A few days ago, I read this magnificent writeup about making a Raspberry Pi an FM transmitter using GPIO.
It was hacky and nerdy enough to get my attention and made me immerse myself into this kind of radio hacking thing for the recent few days. I wouldn’t say I fully understand what I’m about to write from now on since I’m not big on electronic engineering, but it is easy – even if you’re not an EE major – to understand how this whole thing works. For starters, let’s crack a gate opener remote!
So, first thing’s first, I have to bring up this keyword: software-defined radio. I found this domain very fascinating and think everyone who majors in CS should do it at least once in their lifetime. As a software engineer, I have to admit that I very much lack knowledge in the details of how wireless technologies actually work, even how those small things work – car remote, fan ceiling remote, gate opener remote, things like that. I’ve always been passionate about embedded software and circuitry since I was in high school. But my best rough guess I could come up with on how a gate remote would work was that there would be a RF transmitter and it would send a series of data to the gate receiver and if the password was correct, it would open the gate.
While my rough guess is still true, I wouldn’t know what to do to find out what actual data they’re exchanging, or what to do to replay the data, and more importantly, whether the replaying attack would work!
That’s when SDR comes in. Software-defined radio is basically a radio system where what actual hardware components do is replaced by software. If you look into a radio communication system, there are many parts that are kind of hard-coded into the circuit in order to implement some filters like low-pass filter, decoder, etc. But with SDR, you implement those hardware parts in software. As you can imagine, it being in the form of software can give you a lot of freedom! Like, cracking a gate opener remote.
What you need in order for you to follow this post further:
- A software-defined radio transceiver (there are a few options, google it. mine is HackRF One)
- GNURadio (just hit
sudo apt-get install gnuradio)
- Your gate opener
Recording what your gate opener says
First, you have to know at what frequency the gate opener talks to the receiver. In most cases, it’s written on its back. Like this:
it says 300MHz. So now we know what frequency we have to look into.

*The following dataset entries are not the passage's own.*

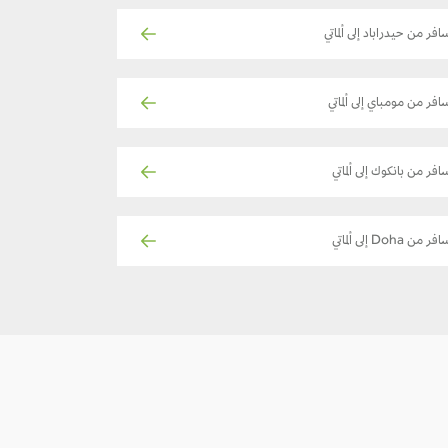
افر من حيدراباد إلى ألماتي
افر من مومباي إلى ألماتي
افر من بانكوك إلى ألماتي
فر من Doha إلى ألماتي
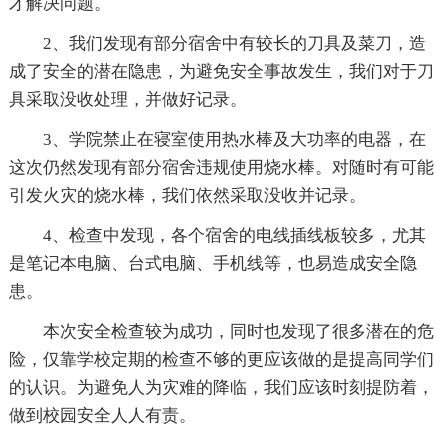
才解决问题。
2、我们发现有部分宿舍中有较长的刀具及菜刀，造
成了安全的潜在隐患，为避免安全事故发生，我们对于刀
具采取没收处理，并做好记录。
3、学院禁止在寝室使用热水棒及大功率的电器，在
这次仍然发现有部分宿舍违规使用烧水棒。对随时有可能
引发火灾的烧水棒，我们依然采取没收并记录。
4、检查中发现，各个宿舍的电线插线板较多，尤其
是笔记本电脑、台式电脑、手机线等，也易造成安全隐
患。
本次安全检查较为成功，同时也发现了很多潜在的危
险，仅靠学校定期的检查不够的更应该做的是提高同学们
的认识。为避免人为灾难的降临，我们应该时刻提防着，
做到校园安全人人有责。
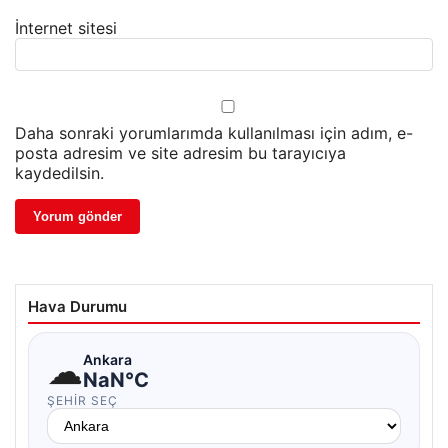
İnternet sitesi
Daha sonraki yorumlarımda kullanılması için adım, e-
posta adresim ve site adresim bu tarayıcıya
kaydedilsin.
Hava Durumu
☁
Ankara
NaN°C
ŞEHIR SEÇ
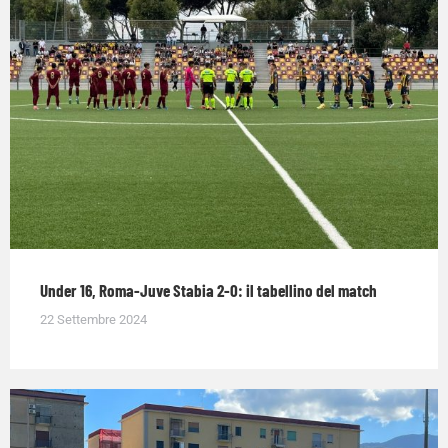
Under 16, Roma-Juve Stabia 2-0: il tabellino del match
22 Settembre 2024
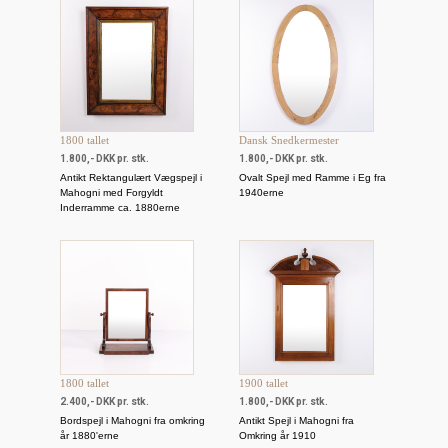
1800 tallet
Dansk Snedkermester
1.800,- DKK pr. stk.
1.800,- DKK pr. stk.
Antikt Rektangulært Vægspejl i
Ovalt Spejl med Ramme i Eg fra
Mahogni med Forgyldt
1940erne
Inderramme ca. 1880erne
1800 tallet
1900 tallet
2.400,- DKK pr. stk.
1.800,- DKK pr. stk.
Bordspejl i Mahogni fra omkring
Antikt Spejl i Mahogni fra
år 1880'erne
Omkring år 1910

So let’s set up GNURadio to listen to that frequency. If you’re lost here, you can look at the below GNURadio flow graph and copy:
Now run the flow graph and try to press the button on your gate opener. Try to get the cleanest time series graph you can get, adjusting the parameters you have on the GUI menu. Like this:
Yay, this is what your gate opener actually says to the receiver.
Figuring out what it actually means
To understand further of what you just got in the graph, you have to know what OOK is. On-off keying, or OOK is one of the most basic modulation techniques that represent digital data. There are other modulation techniques that represent digital data, like ASK, PSK, FSK, but we won’t talk about these in this post, since our goal is just to crack our gate openers. OOK, simply speaking, is just shouting, with an interval, where not shouting means 0 and shouting means 1. For more details: https://en.wikipedia.org/wiki/On-off_keying
So, according to the graph above, the gate opener transmits digital data that goes like this:
Replaying the data
So now we know what digital data the gate opener was transmitting when you pressed the button, and what modulation method it uses to send the data over the air.
However, despite the fact that we know this much, there is one more thing to find out: baud rate. Baud rate is a unit that can tell you how many bits are transferred in a second. Why do we need to know about this? Because, if you don’t know what baud rate the gate opener was transmitting, you can’t replicate the exact behavior of the remote. The receiver would not understand what you say if you’re speaking too fast, or too slow. So how do we figure out? The secret is in the previous graph.
If you look at this, you can figure out the data is being transmitted at a rate of 1600 bits/second, because it’s transmitting 8 bits in 5ms. So the baud rate is 1600.
Now we have everything we need. How do we replay this digital data? GNURadio is capable of transmitting data if your device supports TX(transmitting). That’s why we needed a transceiver(transmitter + receiver), not a receiver.
Check the below:
I ended up adding 100 to the baud rate due to errors. I guess it’s because I got the number from just seeing the graph. If yours doesn’t work, try to increase/decrease the baud rate.
With the above process, I successfully opened the remote-controlled gate of my apartment’s parking lot. Done!
This post assumes the password is fixed code. There are a few other techniques that this kind of remote can have, such as rolling code. See: https://en.wikipedia.org/wiki/Rolling_code
Apparently, if the remote uses rolling code, it won’t be cracked in the way I described above. And that answers the question “whether the replaying attack would work”.
This techinque can be used to hack your way into a gated community, garage door, or a private parking lot. RF remotes that use fixed code are very vulnerable because most of them use short passwords, which can be cracked in seconds.
Do not use this to intentionally do illegal stuff. EDUCATIONAL PURPOSE ONLY.